→ **Exercise**: Which lines belong in the answer? Exactly those from the line containing "今天主要完成了Pascal到" through the last line of the records below, repeated as written.

::: Provided information :::

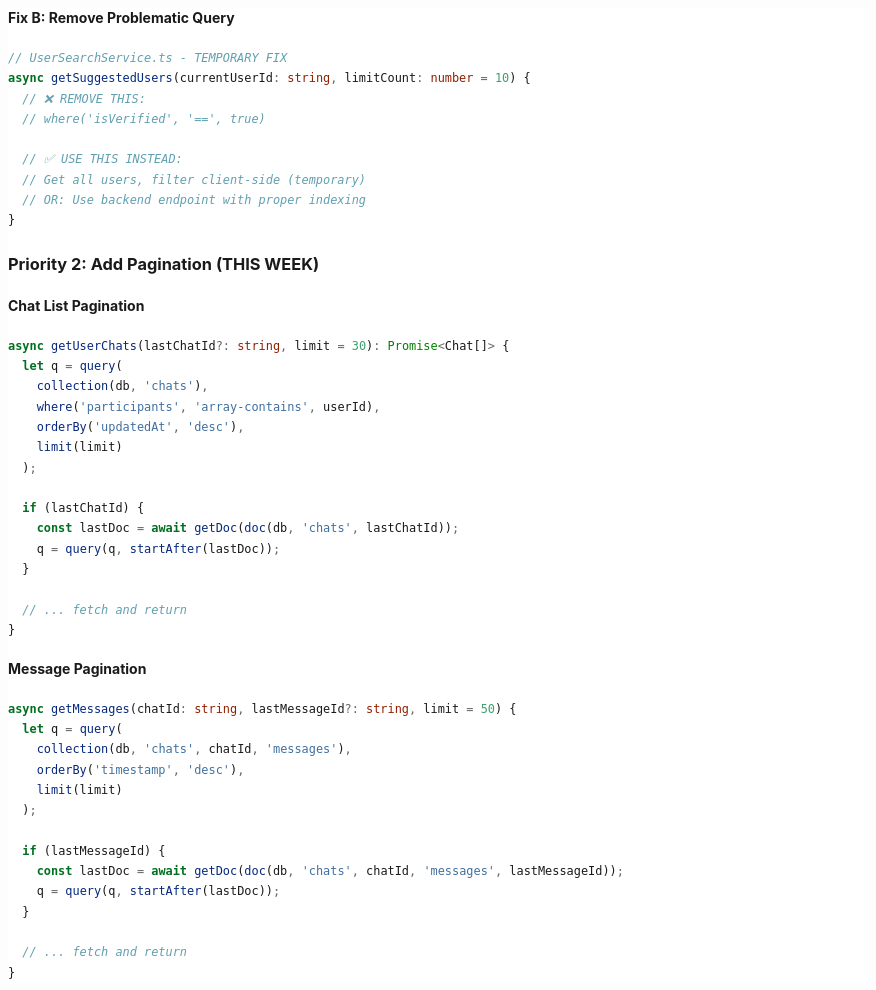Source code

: #### **Fix B: Remove Problematic Query**
```typescript
// UserSearchService.ts - TEMPORARY FIX
async getSuggestedUsers(currentUserId: string, limitCount: number = 10) {
  // ❌ REMOVE THIS:
  // where('isVerified', '==', true)
  
  // ✅ USE THIS INSTEAD:
  // Get all users, filter client-side (temporary)
  // OR: Use backend endpoint with proper indexing
}
```

### **Priority 2: Add Pagination (THIS WEEK)**

#### **Chat List Pagination**
```typescript
async getUserChats(lastChatId?: string, limit = 30): Promise<Chat[]> {
  let q = query(
    collection(db, 'chats'),
    where('participants', 'array-contains', userId),
    orderBy('updatedAt', 'desc'),
    limit(limit)
  );
  
  if (lastChatId) {
    const lastDoc = await getDoc(doc(db, 'chats', lastChatId));
    q = query(q, startAfter(lastDoc));
  }
  
  // ... fetch and return
}
```

#### **Message Pagination**
```typescript
async getMessages(chatId: string, lastMessageId?: string, limit = 50) {
  let q = query(
    collection(db, 'chats', chatId, 'messages'),
    orderBy('timestamp', 'desc'),
    limit(limit)
  );
  
  if (lastMessageId) {
    const lastDoc = await getDoc(doc(db, 'chats', chatId, 'messages', lastMessageId));
    q = query(q, startAfter(lastDoc));
  }
  
  // ... fetch and return
}
```
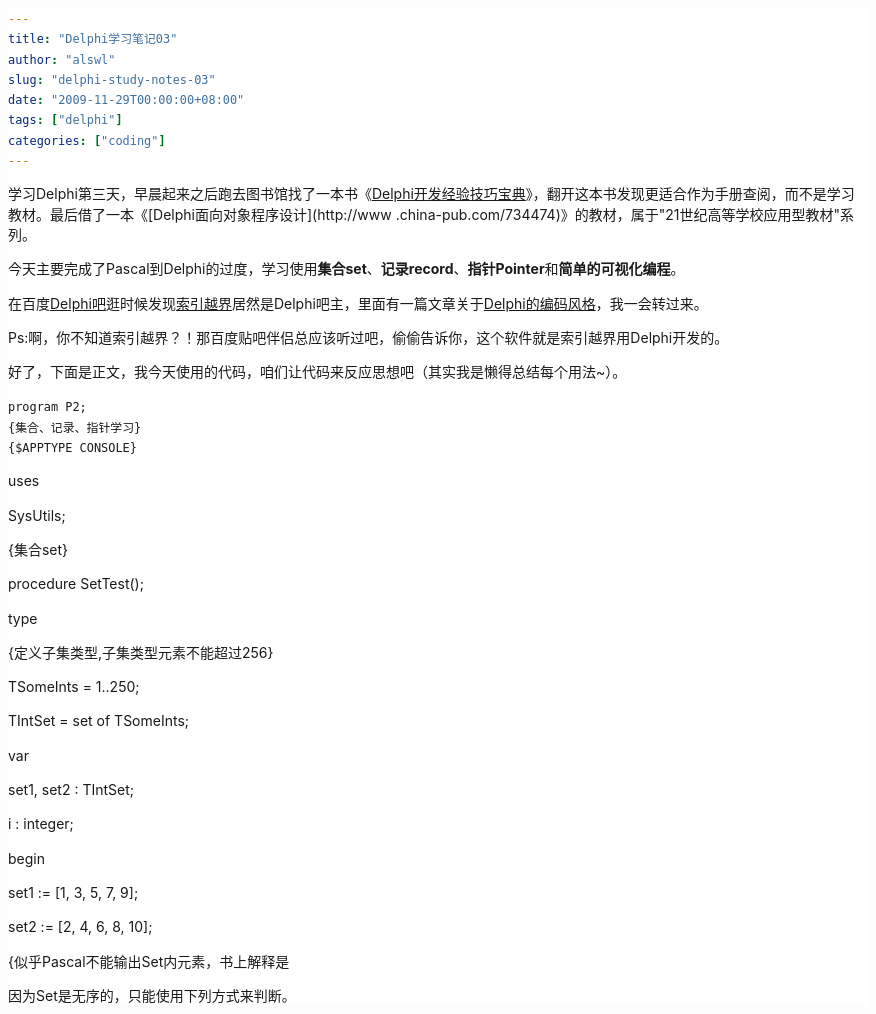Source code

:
 ```yaml
---
title: "Delphi学习笔记03"
author: "alswl"
slug: "delphi-study-notes-03"
date: "2009-11-29T00:00:00+08:00"
tags: ["delphi"]
categories: ["coding"]
---
```


学习Delphi第三天，早晨起来之后跑去图书馆找了一本书《[Delphi开发经验技巧宝典](http://www.china-pub.com/36610)》，翻开这本书发现更适合作为手册查阅，而不是学习教材。最后借了一本《[Delphi面向对象程序设计](http://www
.china-pub.com/734474)》的教材，属于"21世纪高等学校应用型教材"系列。

今天主要完成了Pascal到Delphi的过度，学习使用**集合set**、**记录record**、**指针Pointer**和**简单的可视化编程**。

在百度[Delphi吧](http://tieba.baidu.com/f?kw=delphi)逛时候发现[索引越界](http://passport.baidu.com/?business&un=%CB%F7%D2%FD%D4%BD%BD%E7#0)居然是Delphi吧主，里面有一篇文章关于[Delphi的编码风格](http://tieba.baidu.com/f?kz=84767888)，我一会转过来。

Ps:啊，你不知道索引越界？！那百度贴吧伴侣总应该听过吧，偷偷告诉你，这个软件就是索引越界用Delphi开发的。

好了，下面是正文，我今天使用的代码，咱们让代码来反应思想吧（其实我是懒得总结每个用法~）。


    program P2;
    {集合、记录、指针学习}
    {$APPTYPE CONSOLE}

uses

SysUtils;

{集合set}

procedure SetTest();

type

{定义子集类型,子集类型元素不能超过256}

TSomeInts = 1..250;

TIntSet = set of TSomeInts;

var

set1, set2 : TIntSet;

i : integer;

begin

set1 := [1, 3, 5, 7, 9];

set2 := [2, 4, 6, 8, 10];

{似乎Pascal不能输出Set内元素，书上解释是

因为Set是无序的，只能使用下列方式来判断。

:::

→ **Result for this exercise**:
今天主要完成了Pascal到Delphi的过度，学习使用**集合set**、**记录record**、**指针Pointer**和**简单的可视化编程**。

在百度[Delphi吧](http://tieba.baidu.com/f?kw=delphi)逛时候发现[索引越界](http://passport.baidu.com/?business&un=%CB%F7%D2%FD%D4%BD%BD%E7#0)居然是Delphi吧主，里面有一篇文章关于[Delphi的编码风格](http://tieba.baidu.com/f?kz=84767888)，我一会转过来。

Ps:啊，你不知道索引越界？！那百度贴吧伴侣总应该听过吧，偷偷告诉你，这个软件就是索引越界用Delphi开发的。

好了，下面是正文，我今天使用的代码，咱们让代码来反应思想吧（其实我是懒得总结每个用法~）。


    program P2;
    {集合、记录、指针学习}
    {$APPTYPE CONSOLE}

uses

SysUtils;

{集合set}

procedure SetTest();

type

{定义子集类型,子集类型元素不能超过256}

TSomeInts = 1..250;

TIntSet = set of TSomeInts;

var

set1, set2 : TIntSet;

i : integer;

begin

set1 := [1, 3, 5, 7, 9];

set2 := [2, 4, 6, 8, 10];

{似乎Pascal不能输出Set内元素，书上解释是

因为Set是无序的，只能使用下列方式来判断。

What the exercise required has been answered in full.